Petroleum et circenses

Als »panem et circenses« (Brot und Spiele) wird die Strategie der römischen Kaiser bezeichnet, mit Geschenken und Massenunterhaltung das Volk bei Laune zu halten. Aus den lokalen Wagenrennen der Antike sind im Spätkapitalismus längst milliardenschwer verwertete Großereignisse geworden – etwa die Fußball-WM, die dank moderner Massenmedien auf allen Kontinenten in Echtzeit verfolgt werden kann. Aufgrund der Bedeutung sorgt selbst die WM-Vergabe durch die FIFA für Aufregung: Statt der Fußball-Platzhirsche kommen 2018 und 2022 trendbewusst zwei aufstrebende »Schwellenländer« zum Zug, wo besonders viel Geld für Spiele locker sitzt – Katar und Russland. Beide sind dank Öl- und Gasvorkommen zu Reichtum gekommen; für stabile Finanzen sorgen die hohen Rohstoffpreise. Fußballfans bezahlen also quasi selbst den Ausbau der Stadien, in die dann nur eine kleine Minderheit reinkommt.

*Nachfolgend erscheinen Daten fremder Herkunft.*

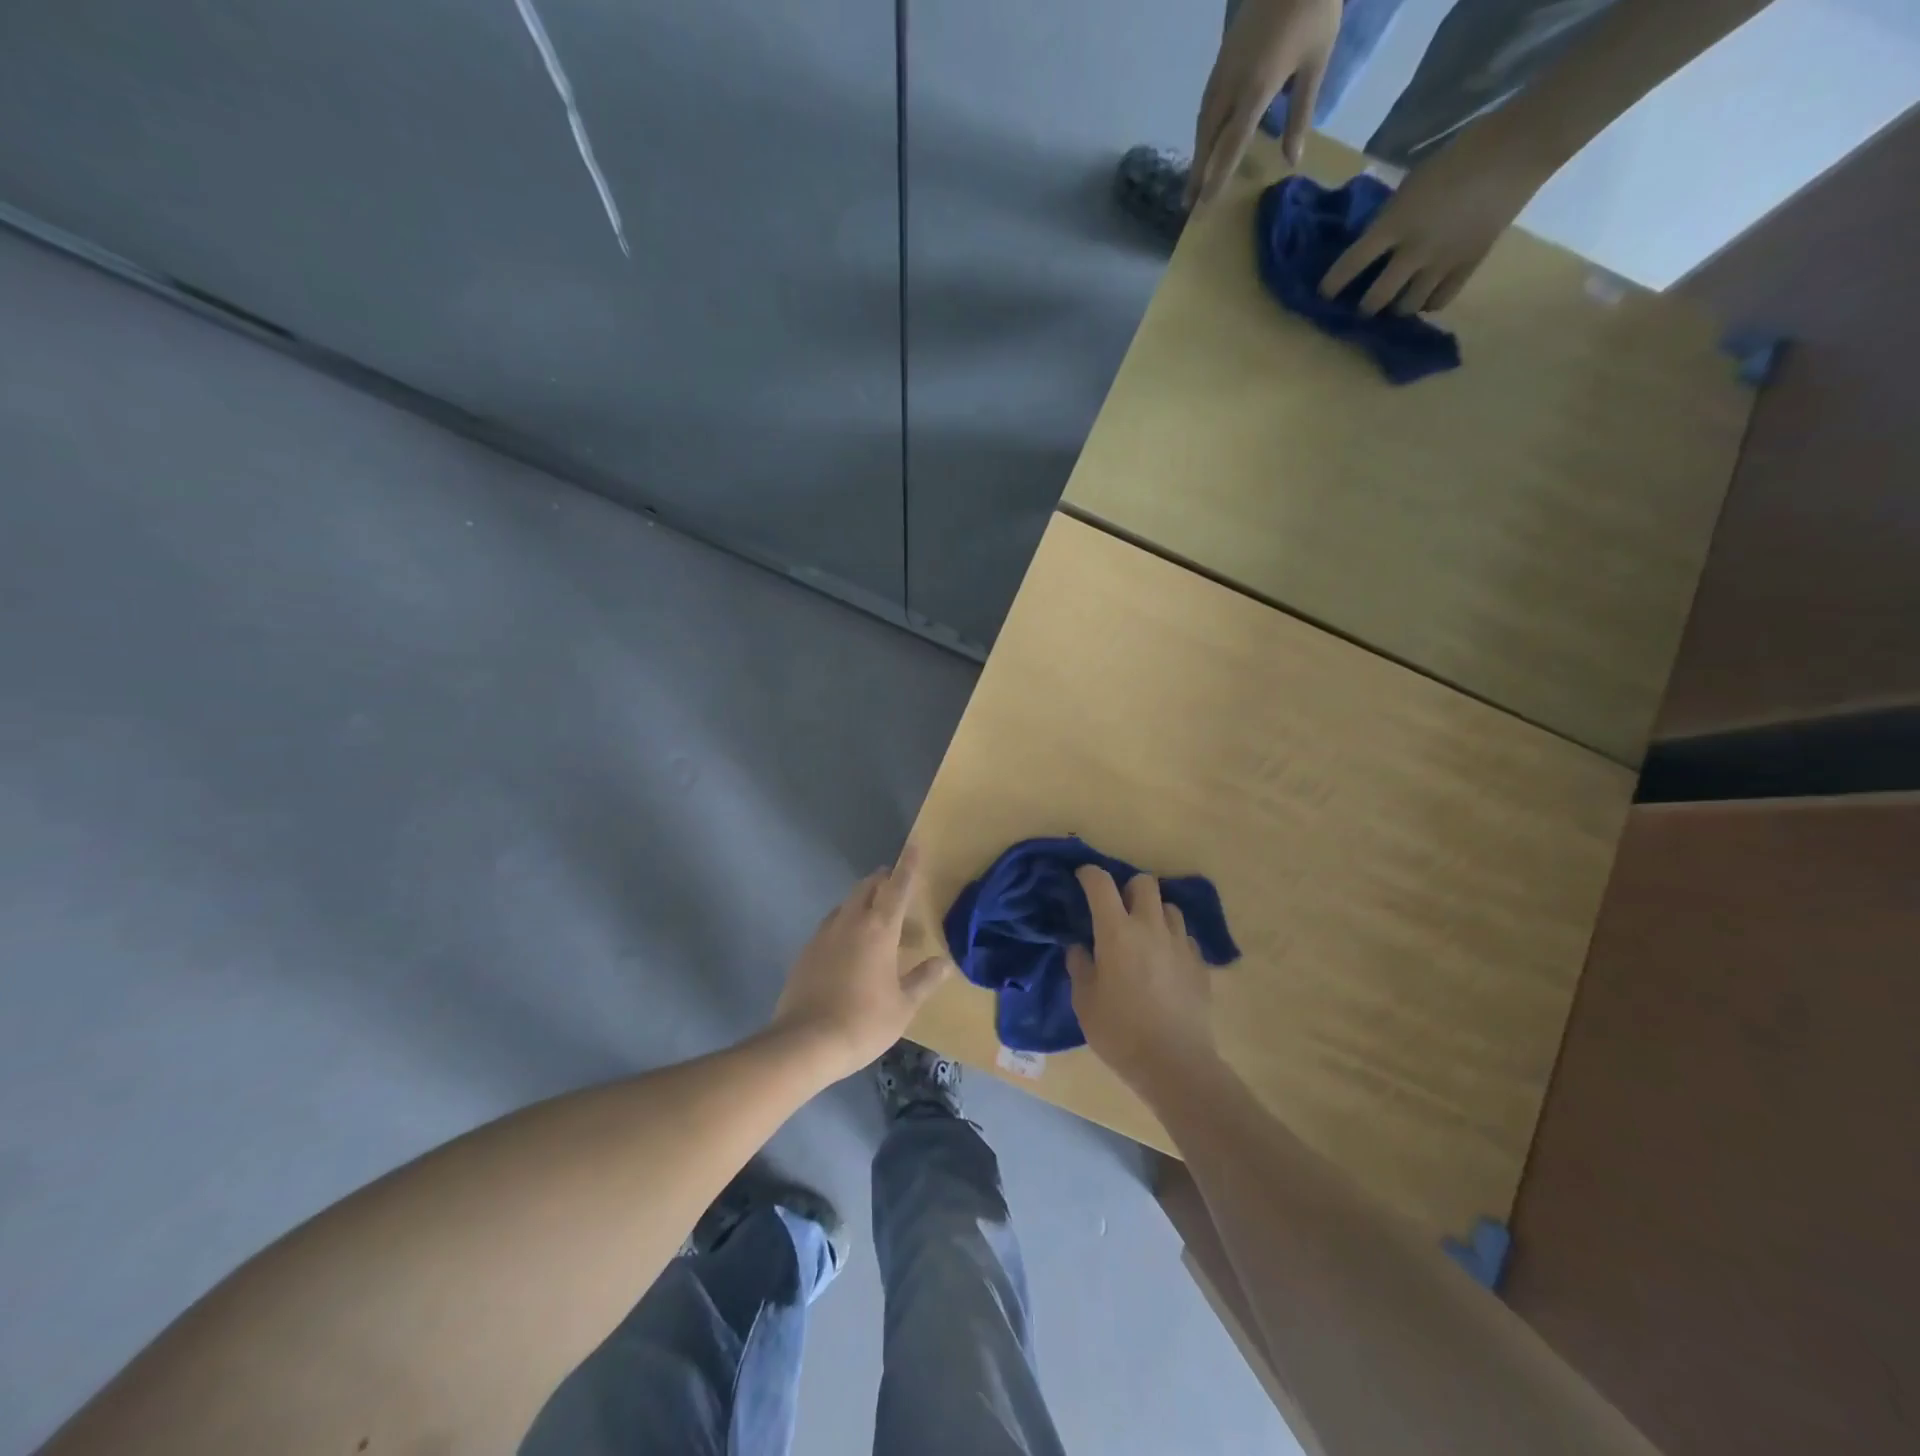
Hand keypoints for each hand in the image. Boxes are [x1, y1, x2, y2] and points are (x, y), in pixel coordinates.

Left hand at [769, 846, 951, 1081]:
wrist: (805, 1043)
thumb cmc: (863, 1022)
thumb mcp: (903, 1006)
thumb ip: (924, 980)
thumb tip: (944, 963)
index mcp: (878, 929)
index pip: (897, 887)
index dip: (908, 866)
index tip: (915, 845)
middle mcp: (850, 922)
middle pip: (867, 888)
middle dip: (884, 882)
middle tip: (899, 891)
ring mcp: (824, 935)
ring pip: (847, 905)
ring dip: (864, 904)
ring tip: (879, 926)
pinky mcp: (806, 951)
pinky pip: (831, 925)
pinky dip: (846, 925)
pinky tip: (852, 950)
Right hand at [1065, 865, 1219, 1094]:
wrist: (1175, 1064)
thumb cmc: (1119, 1032)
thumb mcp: (1084, 1002)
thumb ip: (1080, 967)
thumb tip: (1080, 948)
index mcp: (1116, 932)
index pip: (1101, 884)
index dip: (1089, 874)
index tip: (1082, 878)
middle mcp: (1150, 927)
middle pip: (1144, 883)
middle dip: (1128, 888)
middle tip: (1118, 910)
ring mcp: (1180, 944)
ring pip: (1169, 907)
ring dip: (1154, 913)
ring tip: (1144, 935)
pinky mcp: (1200, 964)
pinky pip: (1185, 937)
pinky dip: (1172, 940)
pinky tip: (1165, 962)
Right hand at [1191, 0, 1341, 203]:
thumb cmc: (1314, 9)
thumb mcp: (1316, 64)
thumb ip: (1300, 114)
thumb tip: (1292, 160)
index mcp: (1256, 90)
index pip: (1231, 147)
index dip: (1217, 179)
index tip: (1204, 206)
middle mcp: (1232, 86)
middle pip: (1208, 139)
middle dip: (1197, 172)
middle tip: (1187, 203)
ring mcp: (1223, 70)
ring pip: (1204, 122)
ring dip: (1198, 152)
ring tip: (1194, 177)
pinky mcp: (1223, 58)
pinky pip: (1207, 104)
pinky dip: (1204, 130)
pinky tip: (1206, 140)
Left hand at [1318, 116, 1555, 314]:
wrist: (1520, 145)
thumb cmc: (1460, 154)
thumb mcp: (1411, 183)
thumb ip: (1390, 218)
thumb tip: (1371, 246)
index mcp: (1394, 224)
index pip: (1350, 266)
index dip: (1331, 286)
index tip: (1323, 295)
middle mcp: (1413, 251)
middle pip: (1374, 300)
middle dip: (1363, 307)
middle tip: (1360, 304)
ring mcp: (1442, 263)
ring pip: (1405, 308)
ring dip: (1394, 309)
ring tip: (1393, 303)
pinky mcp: (1468, 266)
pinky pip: (1439, 302)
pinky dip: (1426, 305)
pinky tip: (1422, 299)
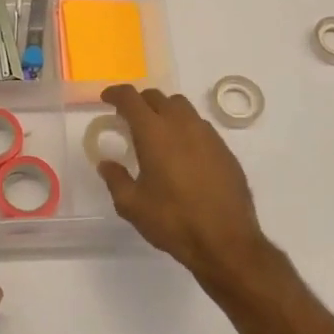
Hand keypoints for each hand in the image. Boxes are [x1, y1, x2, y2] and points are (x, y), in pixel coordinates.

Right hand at [98, 84, 268, 283]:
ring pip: (182, 107)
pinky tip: (183, 154)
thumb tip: (106, 163)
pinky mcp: (225, 149)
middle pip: (157, 96)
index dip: (116, 93)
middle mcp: (182, 124)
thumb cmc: (173, 221)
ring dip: (165, 111)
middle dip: (140, 102)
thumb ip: (115, 179)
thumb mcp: (132, 205)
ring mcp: (207, 135)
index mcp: (154, 132)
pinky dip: (185, 129)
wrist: (226, 241)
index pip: (131, 98)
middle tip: (129, 119)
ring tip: (157, 134)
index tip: (107, 99)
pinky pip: (200, 126)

Dass eigentlich der Ausstieg aus dem Zeitalter der fossilen Energierohstoffe ansteht, um dem Klimawandel zu begegnen – das soll aus FIFA-Sicht das Fußballbusiness nicht stören. Aber darüber wird nicht einmal beim UN-Klimagipfel in Cancún diskutiert. Die Erneuerbaren gelten, ganz marktgerecht, nur als neues Geschäftsfeld in Nord und Süd – nicht als Ersatz herkömmlicher Stromerzeugung. Auch bei der »grünen« WM in Katar sollen neue Solaranlagen nur zur – geradezu irrwitzigen – neuartigen Klimatisierung von Fußballstadien genutzt werden.

Anders als bei den Römern sind die Spiele nicht nur Mittel zum Zweck, sondern auch längst zum finanziellen Selbstzweck der geschäftlich Beteiligten mutiert. Aktuell lautet das Motto: »petroleum et circenses«.